* Stated task *
In the records below, switch "mm" to "inch" everywhere and leave the rest unchanged. Omit the pictures from your answer.

* Listed entries *
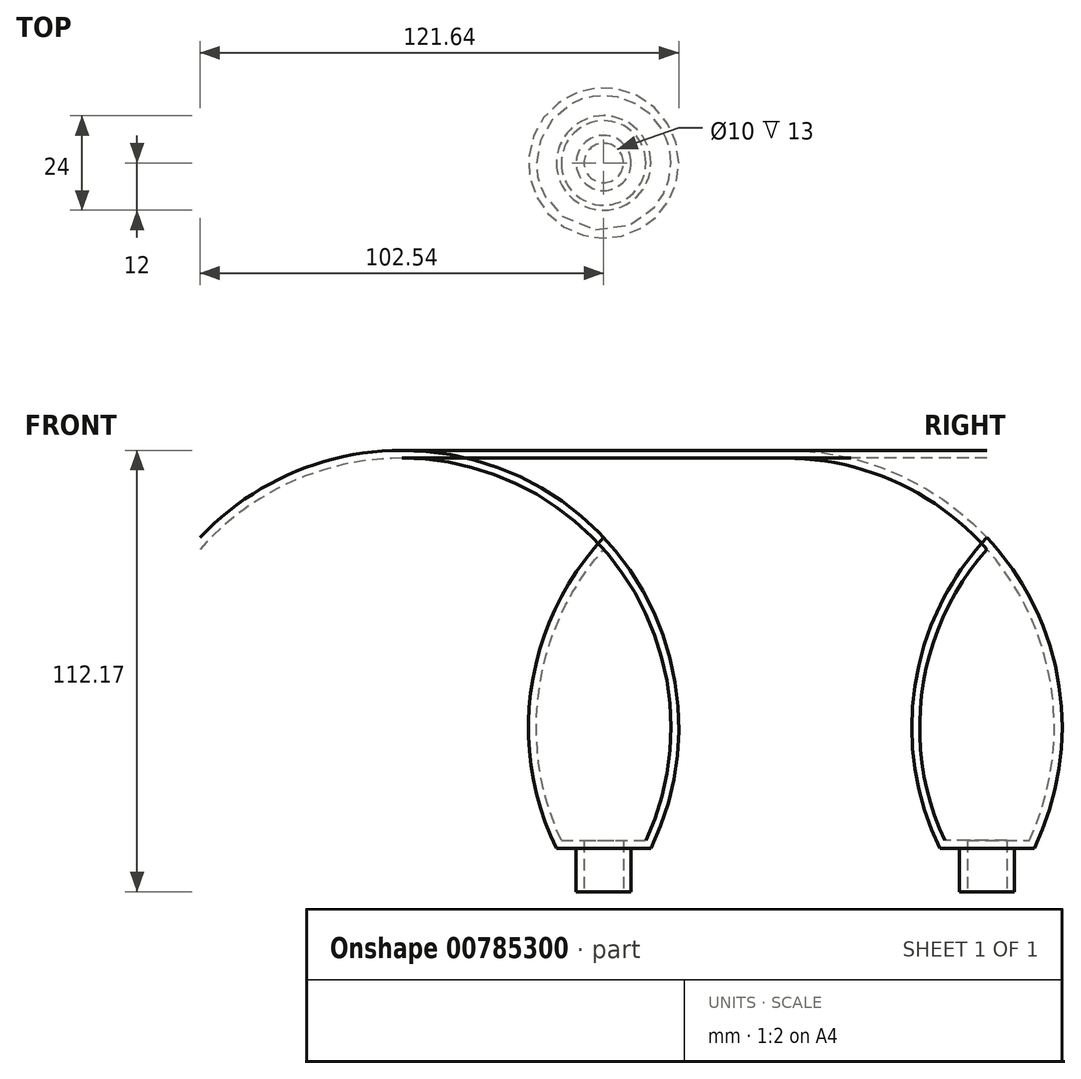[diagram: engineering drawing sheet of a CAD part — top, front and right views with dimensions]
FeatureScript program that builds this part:
annotation { "Feature Type Name" : "Feature", "Feature Type Description" : "" }
export const myFeature = defineFeature(function(context is Context, id is Id, definition is map)
    precondition{}
    {
        {
            var Q0;
            Q0=qCreatedBy(makeId("Front.planeOp"),FACE);
            var sketch = newSketch(context, id + "F0", { "sketchPlane" : qUnion([Q0])});
            skLineSegment(sketch, "E0", {"start": v(0, 0) * mm, "end": v(0, 90) * mm});
            skLineSegment(sketch, "E1", {"start": v(5, 0) * mm, "end": v(22.78, 0) * mm});
            skLineSegment(sketch, "E2", {"start": v(5, 0) * mm, "end": v(5, 13) * mm});
            skLineSegment(sketch, "E3", {"start": v(5, 13) * mm, "end": v(10.74, 13) * mm});
            skArc(sketch, "E4", {"start": v(10.74, 13) * mm, "mid": v(16.4, 51.61) * mm, "end": v(0, 87.03) * mm});
            skArc(sketch, "E5.0", {"start": v(12, 11) * mm, "mid": v(18.3, 52.37) * mm, "end": v(0, 90) * mm});
            skLineSegment(sketch, "E5.1", {"start": v(7, 11) * mm, "end": v(12, 11) * mm});
            skLineSegment(sketch, "E5.2", {"start": v(7, 0) * mm, "end": v(7, 11) * mm});
            skLineSegment(sketch, "E6", {"start": v(7, 0) * mm, "end": v(5, 0) * mm});
            skSolve(sketch);
        }
        {
            var Q0;
            {var subQ1=sQuery(id+"F0.wireOp",EDGE,"E2");Q0=makeQuery(id+"F0.imprint","IMPRINT",FACE,{"disambiguationData":[TD([[makeQuery(id+"F0.imprint","IMPRINT",EDGE,{"derivedFrom":subQ1}),-1.0]])]});}
            var Q1;
            Q1=sQuery(id+"F0.wireOp",EDGE,"E0");
            revolve(context, id + "F1", {"surfaceOperationType" : NewSurfaceOperationType.NEW, "entities" : qUnion([Q0]), "axis" : qUnion([Q1]), "revolveType" : RevolveType.FULL});
        }
    });
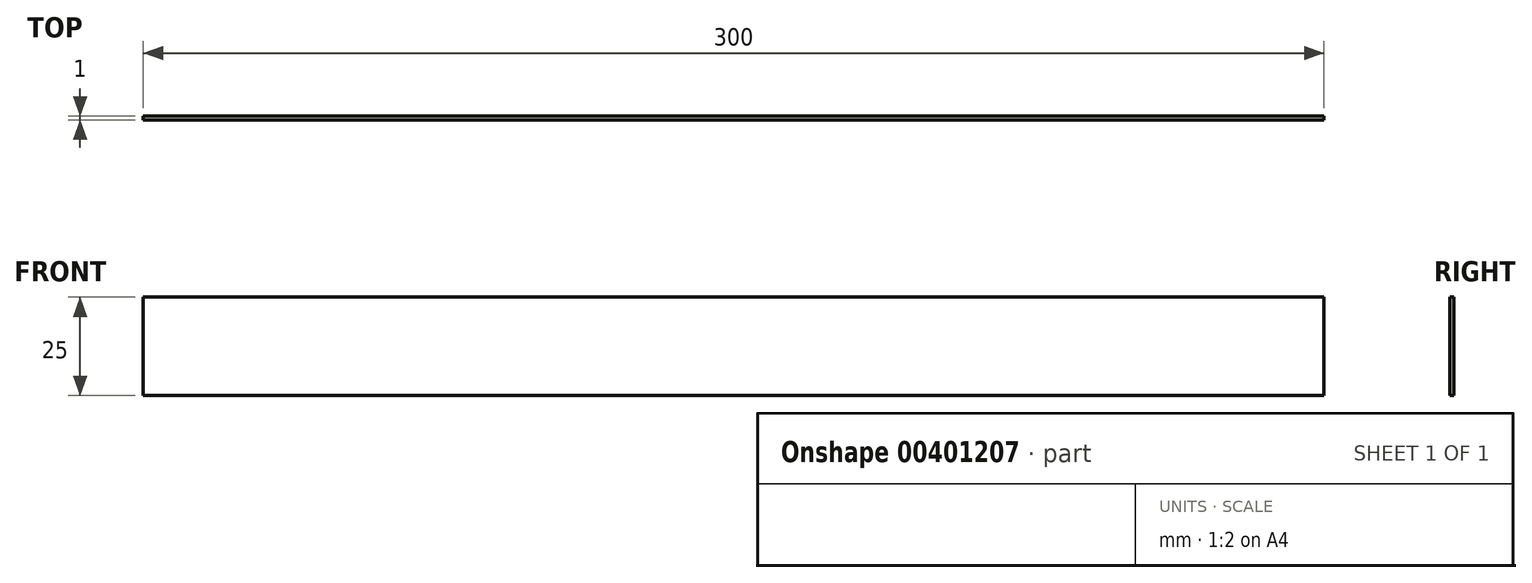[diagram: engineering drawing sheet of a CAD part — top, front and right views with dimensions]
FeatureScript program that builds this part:
annotation { "Feature Type Name" : "Feature", "Feature Type Description" : "" }
export const myFeature = defineFeature(function(context is Context, id is Id, definition is map)
    precondition{}
    {
        {
            var Q0;
            Q0=qCreatedBy(makeId("Front.planeOp"),FACE);
            var sketch = newSketch(context, id + "F0", { "sketchPlane" : qUnion([Q0])});
            skLineSegment(sketch, "E0.bottom", {"start": v(150, 12.5) * mm, "end": v(-150, 12.5) * mm});
            skLineSegment(sketch, "E0.top", {"start": v(150, -12.5) * mm, "end": v(-150, -12.5) * mm});
            skLineSegment(sketch, "E0.left", {"start": v(150, 12.5) * mm, "end": v(150, -12.5) * mm});
            skLineSegment(sketch, "E0.right", {"start": v(-150, 12.5) * mm, "end": v(-150, -12.5) * mm});
            skPoint(sketch, "E0.middle", {"position": v(0, 0) * mm});
            skSolve(sketch);
        }
        {
            var Q0;
            Q0=makeQuery(id+"F0.imprint","IMPRINT",FACE,{"disambiguationData":[TD([[makeQuery(id+"F0.imprint","IMPRINT",EDGE,{"derivedFrom":sQuery(id+"F0.wireOp",EDGE,"E0.bottom")}),1.0]])]});
            extrude(context, id + "F1", {"entities" : qUnion([Q0]), "depth" : 1 * mm});
        }
    });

* Solution to the problem *
[diagram: engineering drawing sheet of a CAD part — top, front and right views with dimensions]
FeatureScript program that builds this part:
annotation { "Feature Type Name" : "Feature", "Feature Type Description" : "" }
export const myFeature = defineFeature(function(context is Context, id is Id, definition is map)
    precondition{}
    {
        {
            var Q0;
            Q0=qCreatedBy(makeId("Front.planeOp"),FACE);
            var sketch = newSketch(context, id + "F0", { "sketchPlane" : qUnion([Q0])});
            skLineSegment(sketch, "E0", {"start": v(0, 0) * inch, "end": v(0, 90) * inch});
            skLineSegment(sketch, "E1", {"start": v(5, 0) * inch, "end": v(22.78, 0) * inch});
            skLineSegment(sketch, "E2", {"start": v(5, 0) * inch, "end": v(5, 13) * inch});
            skLineSegment(sketch, "E3", {"start": v(5, 13) * inch, "end": v(10.74, 13) * inch});
            skArc(sketch, "E4", {"start": v(10.74, 13) * inch, "mid": v(16.4, 51.61) * inch, "end": v(0, 87.03) * inch});
            skArc(sketch, "E5.0", {"start": v(12, 11) * inch, "mid": v(18.3, 52.37) * inch, "end": v(0, 90) * inch});
            skLineSegment(sketch, "E5.1", {"start": v(7, 11) * inch, "end": v(12, 11) * inch});
            skLineSegment(sketch, "E5.2", {"start": v(7, 0) * inch, "end": v(7, 11) * inch});
            skLineSegment(sketch, "E6", {"start": v(7, 0) * inch, "end": v(5, 0) * inch});
            skSolve(sketch);
        }
        {
            var Q0;
            {var subQ1=sQuery(id+"F0.wireOp",EDGE,"E2");Q0=makeQuery(id+"F0.imprint","IMPRINT",FACE,{"disambiguationData":[TD([[makeQuery(id+"F0.imprint","IMPRINT",EDGE,{"derivedFrom":subQ1}),-1.0]])]});}
            var Q1;
            Q1=sQuery(id+"F0.wireOp",EDGE,"E0");
            revolve(context, id + "F1", {"surfaceOperationType" : NewSurfaceOperationType.NEW, "entities" : qUnion([Q0]), "axis" : qUnion([Q1]), "revolveType" : RevolveType.FULL});
        }
    });
[diagram: engineering drawing sheet of a CAD part — top, front and right views with dimensions]
FeatureScript program that builds this part:
annotation { "Feature Type Name" : "Feature", "Feature Type Description" : "" }
export const myFeature = defineFeature(function(context is Context, id is Id, definition is map)
    precondition{}
    {
        {
            var Q0;
            Q0=qCreatedBy(makeId("Front.planeOp"),FACE);
            var sketch = newSketch(context, id + "F0", { "sketchPlane" : qUnion([Q0])});
            skLineSegment(sketch, "E0.bottom", {"start": v(150, 12.5) * inch, "end": v(-150, 12.5) * inch});
            skLineSegment(sketch, "E0.top", {"start": v(150, -12.5) * inch, "end": v(-150, -12.5) * inch});
            skLineSegment(sketch, "E0.left", {"start": v(150, 12.5) * inch, "end": v(150, -12.5) * inch});
            skLineSegment(sketch, "E0.right", {"start": v(-150, 12.5) * inch, "end": v(-150, -12.5) * inch});
            skPoint(sketch, "E0.middle", {"position": v(0, 0) * inch});
            skSolve(sketch);
        }
        {
            var Q0;
            Q0=makeQuery(id+"F0.imprint","IMPRINT",FACE,{"disambiguationData":[TD([[makeQuery(id+"F0.imprint","IMPRINT",EDGE,{"derivedFrom":sQuery(id+"F0.wireOp",EDGE,"E0.bottom")}),1.0]])]});
            extrude(context, id + "F1", {"entities" : qUnion([Q0]), "depth" : 1 * inch});
        }
    });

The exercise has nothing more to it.